Calarian studied the corpse of the mountain troll: it was large and leathery, a greyish colour like some sort of subterranean slug, if slugs were made entirely of muscle and bristly hair. It was wearing a loincloth, thankfully, and also a helmet of some kind. Unfortunately it had been wearing the helmet on its elbow for some reason, so it hadn’t done a thing to save its skull when it had crashed into the wall of the town. Mountain trolls weren’t very smart. They were honestly some kind of miracle of nature, because nothing that stupid had any business walking around upright and trying to breathe at the same time. But mountain trolls were stubborn as hell. They basically said “fuck you” to evolution the moment they were born, and kept living just to be arseholes about it. They were tenacious in the same way that mould was. Or genital warts.

Calarian pivoted slightly and looked over his shoulder. Dusk was creeping in, and the dark mountains loomed up behind him.
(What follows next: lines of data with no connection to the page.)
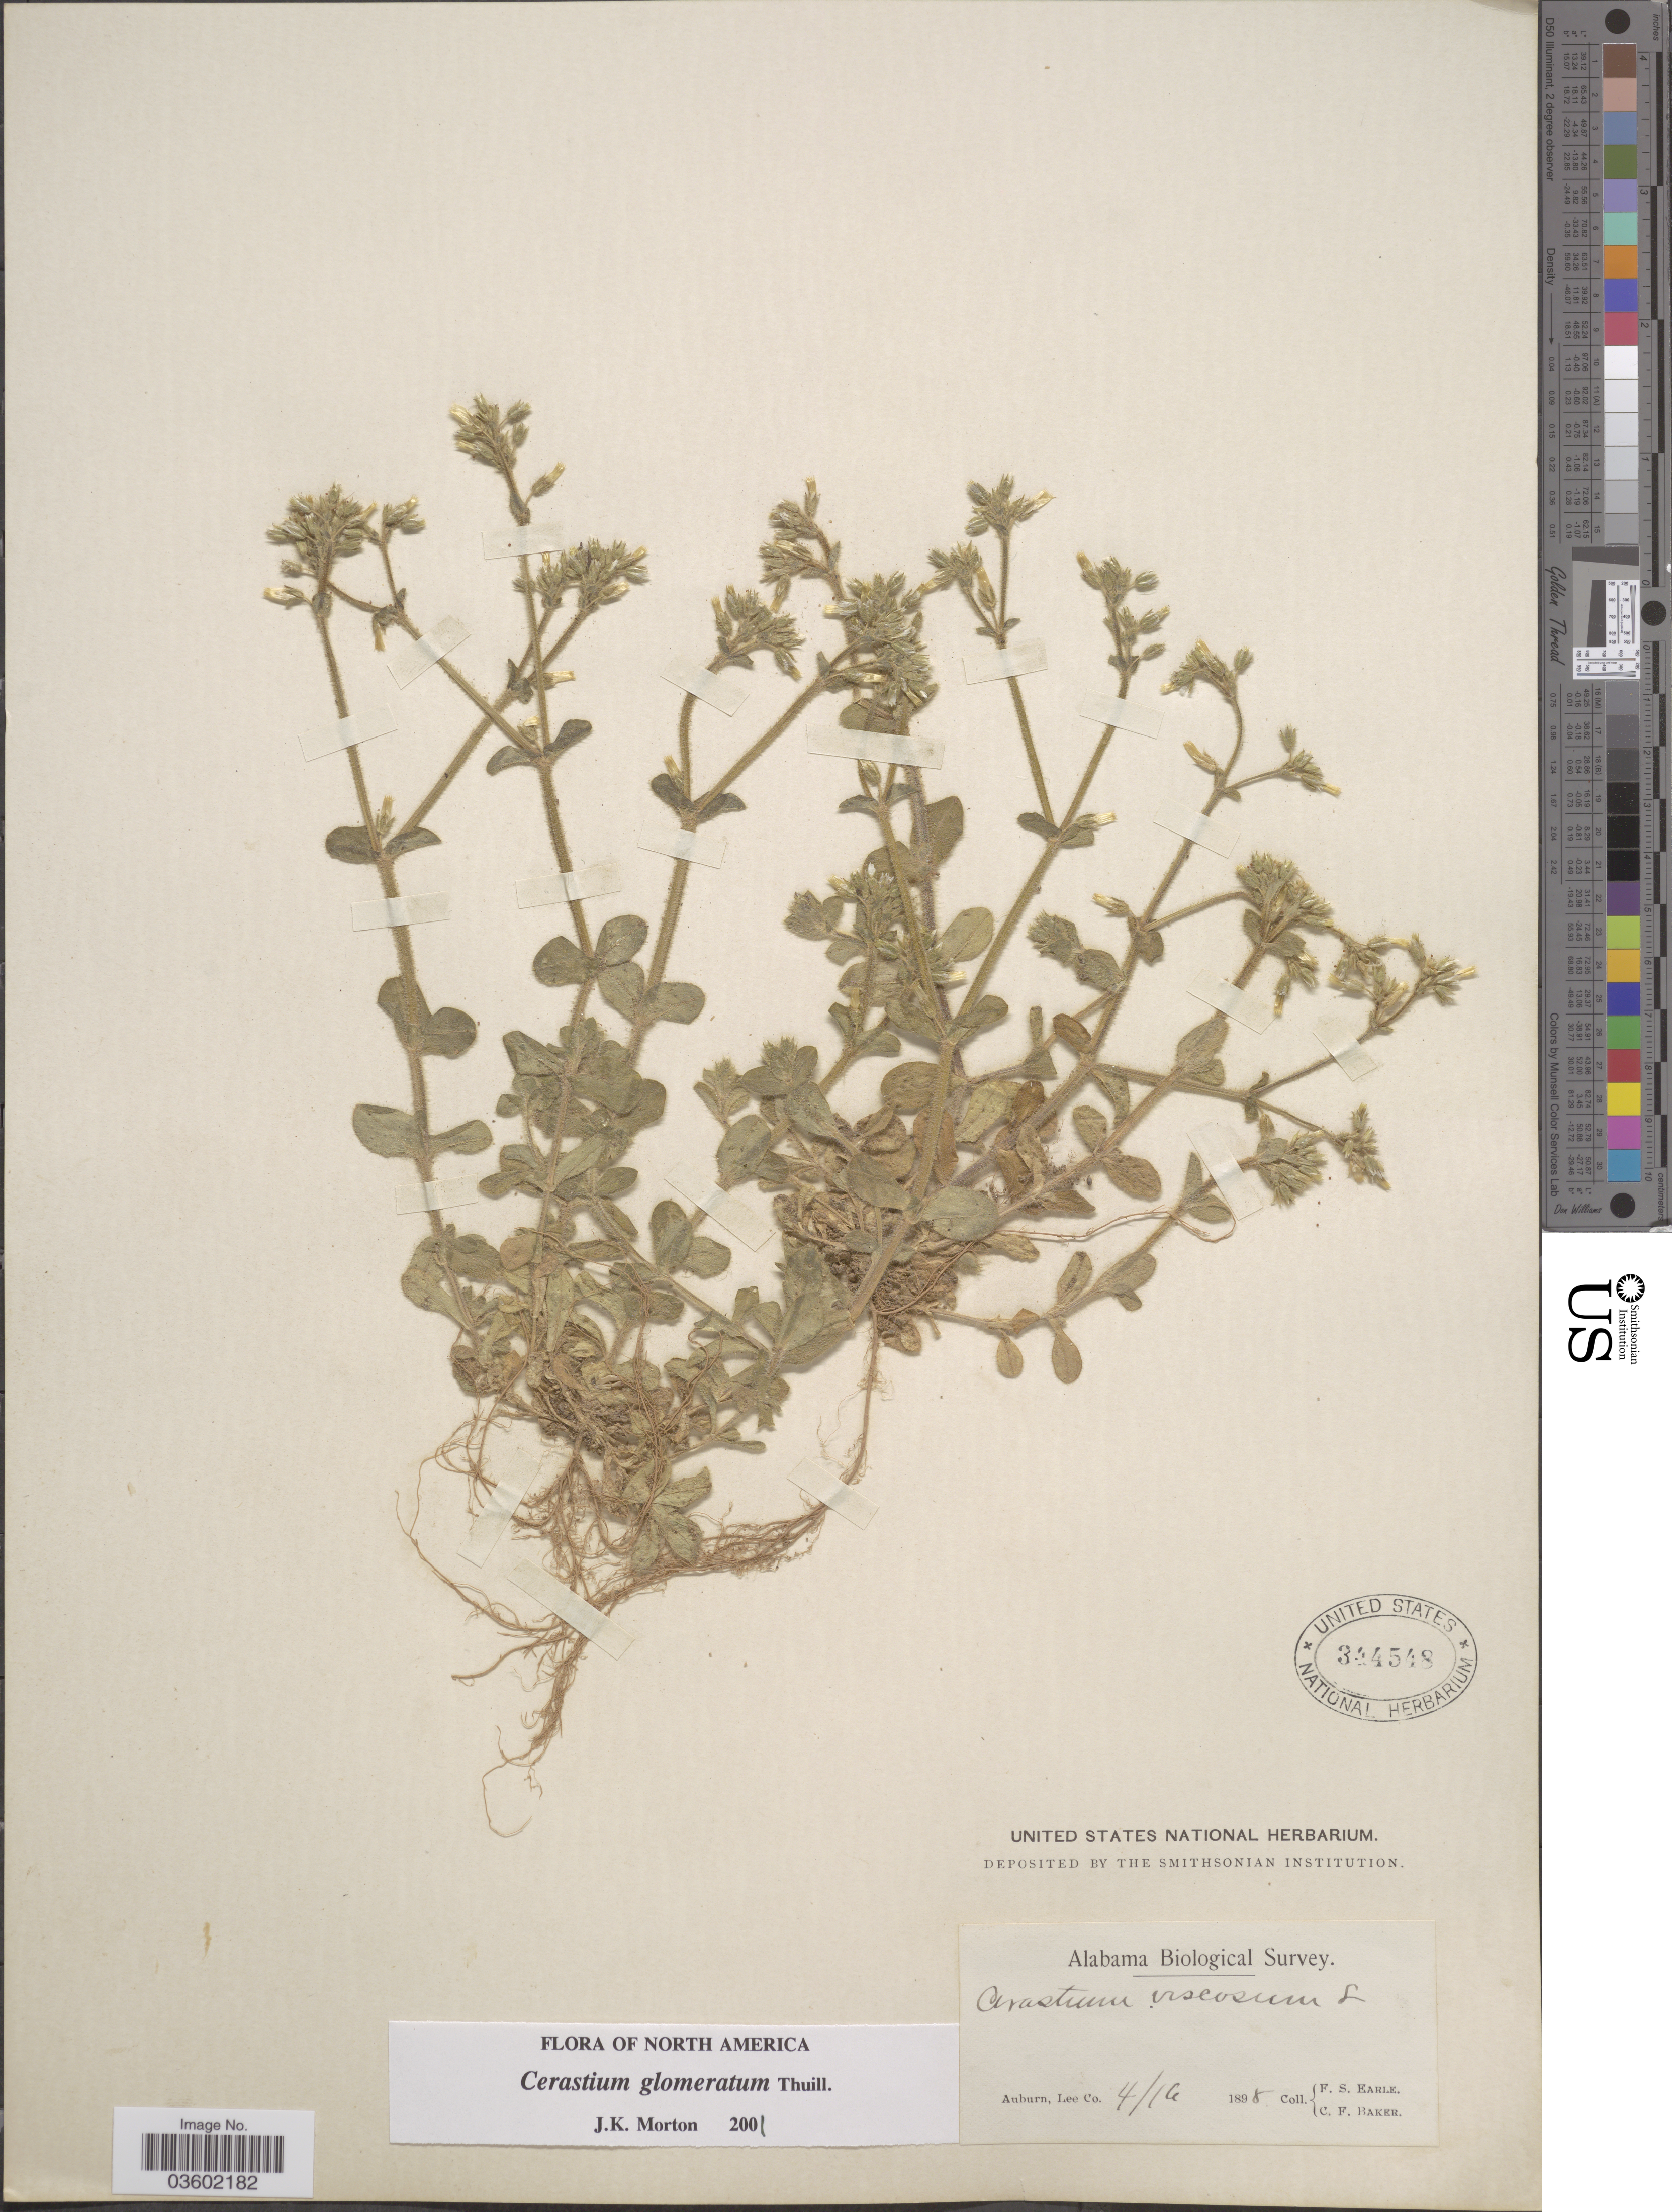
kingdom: Plantae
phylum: Tracheophyta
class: Magnoliopsida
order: Caryophyllales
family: Caryophyllaceae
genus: Cerastium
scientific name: Cerastium viscosum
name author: L.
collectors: F. S. Earle & C. F. Baker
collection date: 1898-04-16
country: United States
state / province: Alabama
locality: Auburn, Lee Co.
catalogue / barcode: US 344548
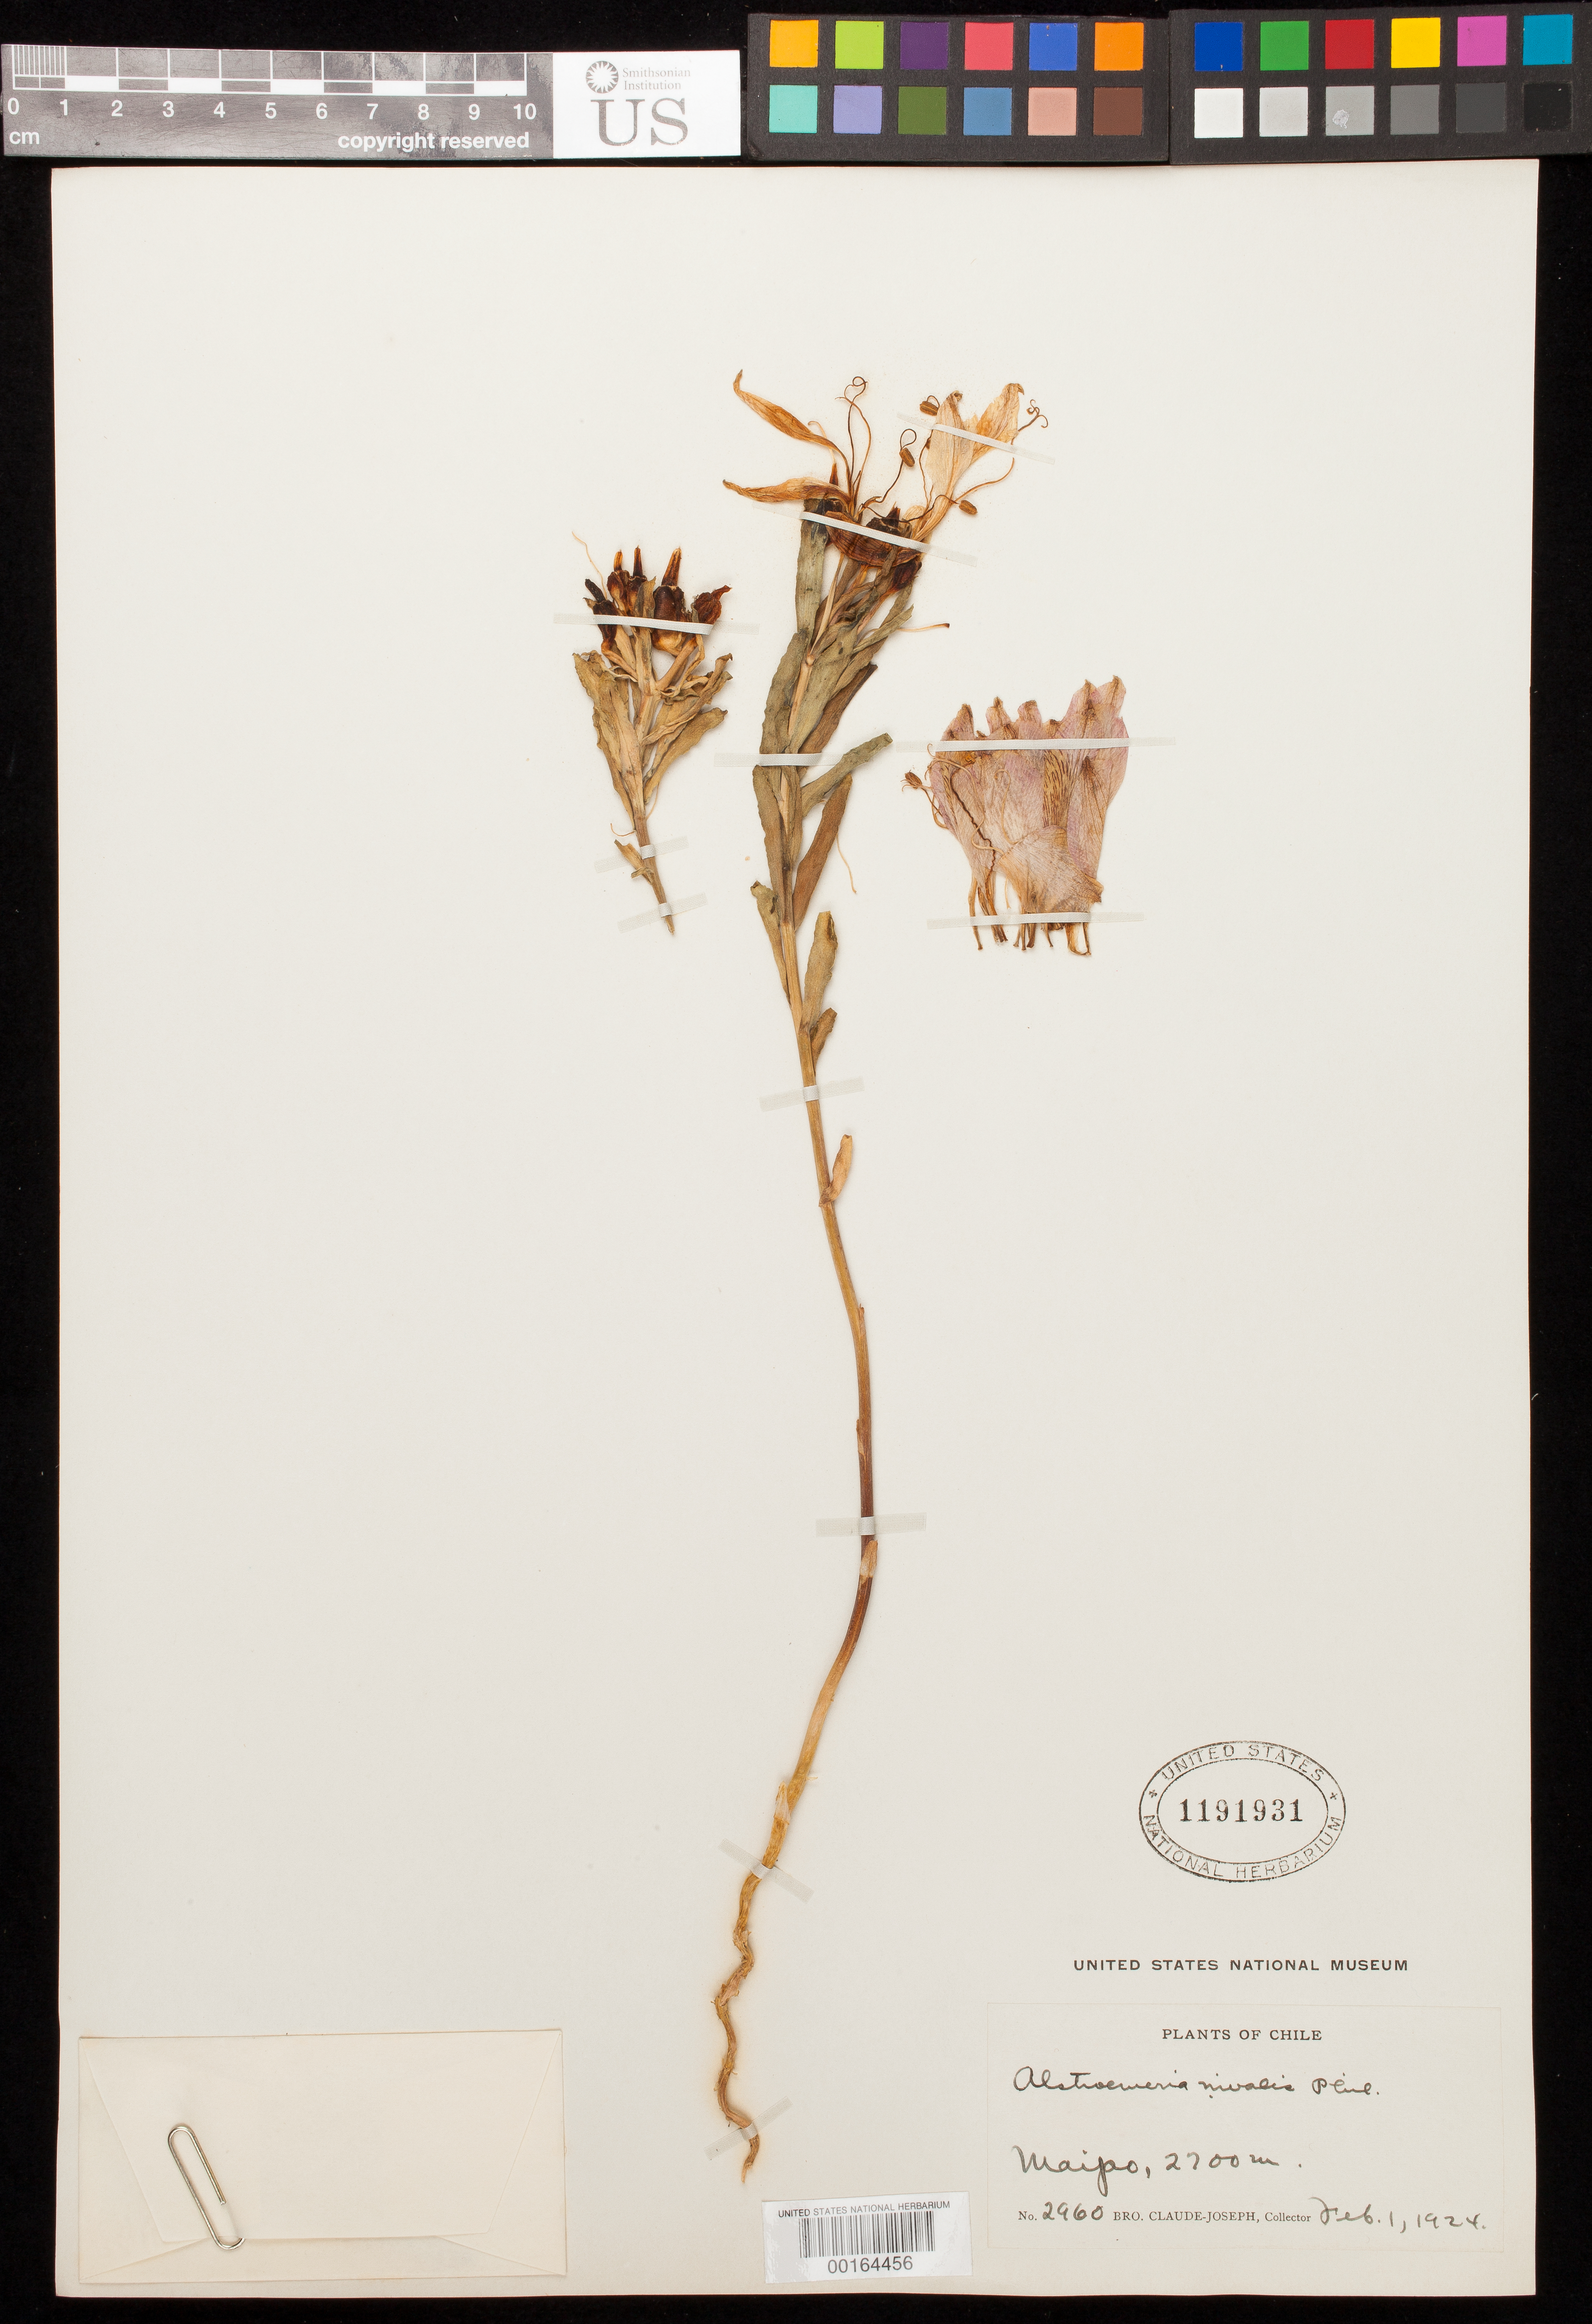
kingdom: Plantae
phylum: Tracheophyta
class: Liliopsida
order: Liliales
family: Alstroemeriaceae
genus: Alstroemeria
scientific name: Alstroemeria nivalis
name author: Meyen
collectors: Bro. Claude-Joseph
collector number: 2960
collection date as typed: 01 Feb 1924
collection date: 1924-02-01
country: Chile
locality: Maipo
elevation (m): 2700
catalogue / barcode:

He could see the path the mountain troll must have taken—being as stupid as they were, they tended to follow the path of least resistance, like water trickling down a slope. There was a hedgerow with a troll-shaped hole in it several hundred feet away, and furrows in the dirt road that led down from the nearest mountain, like something very big and heavy had dug its heels in trying not to trip and fall.

And yet, if this was a mountain troll attack, why wasn’t there a single weapon on the troll? Apart from the helmet and the loincloth, the thing was completely naked, defenceless apart from its sheer bulk.